START Material for this task

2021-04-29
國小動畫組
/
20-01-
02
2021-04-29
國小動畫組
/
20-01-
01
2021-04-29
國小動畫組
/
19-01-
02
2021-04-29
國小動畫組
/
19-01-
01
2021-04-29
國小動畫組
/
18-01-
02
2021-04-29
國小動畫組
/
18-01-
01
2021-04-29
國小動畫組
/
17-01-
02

END Material for this task
START Material for this task

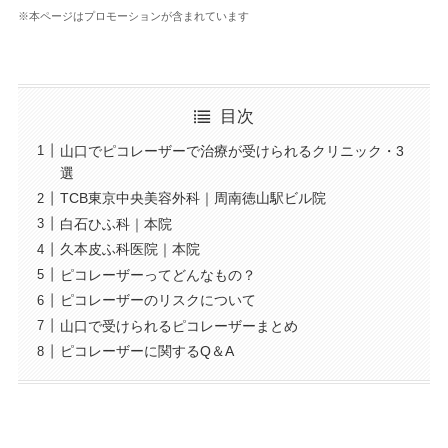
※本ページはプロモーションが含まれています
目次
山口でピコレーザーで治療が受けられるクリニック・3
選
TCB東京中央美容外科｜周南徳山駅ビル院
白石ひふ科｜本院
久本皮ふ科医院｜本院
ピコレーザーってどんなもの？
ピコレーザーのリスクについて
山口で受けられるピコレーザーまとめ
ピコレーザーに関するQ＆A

END Material for this task
START Material for this task

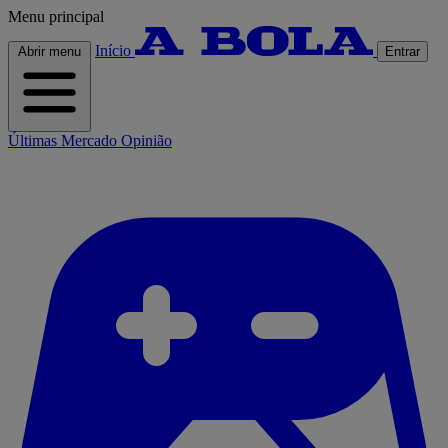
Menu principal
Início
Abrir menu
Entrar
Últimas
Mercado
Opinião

END Material for this task

Once the line with "ピコレーザーってどんなもの？" is found in the records above, print exactly that line and every line after it through the line with "ピコレーザーに関するQ＆A".

ピコレーザーってどんなもの？
ピコレーザーのリスクについて
山口で受けられるピコレーザーまとめ
ピコレーザーに関するQ＆A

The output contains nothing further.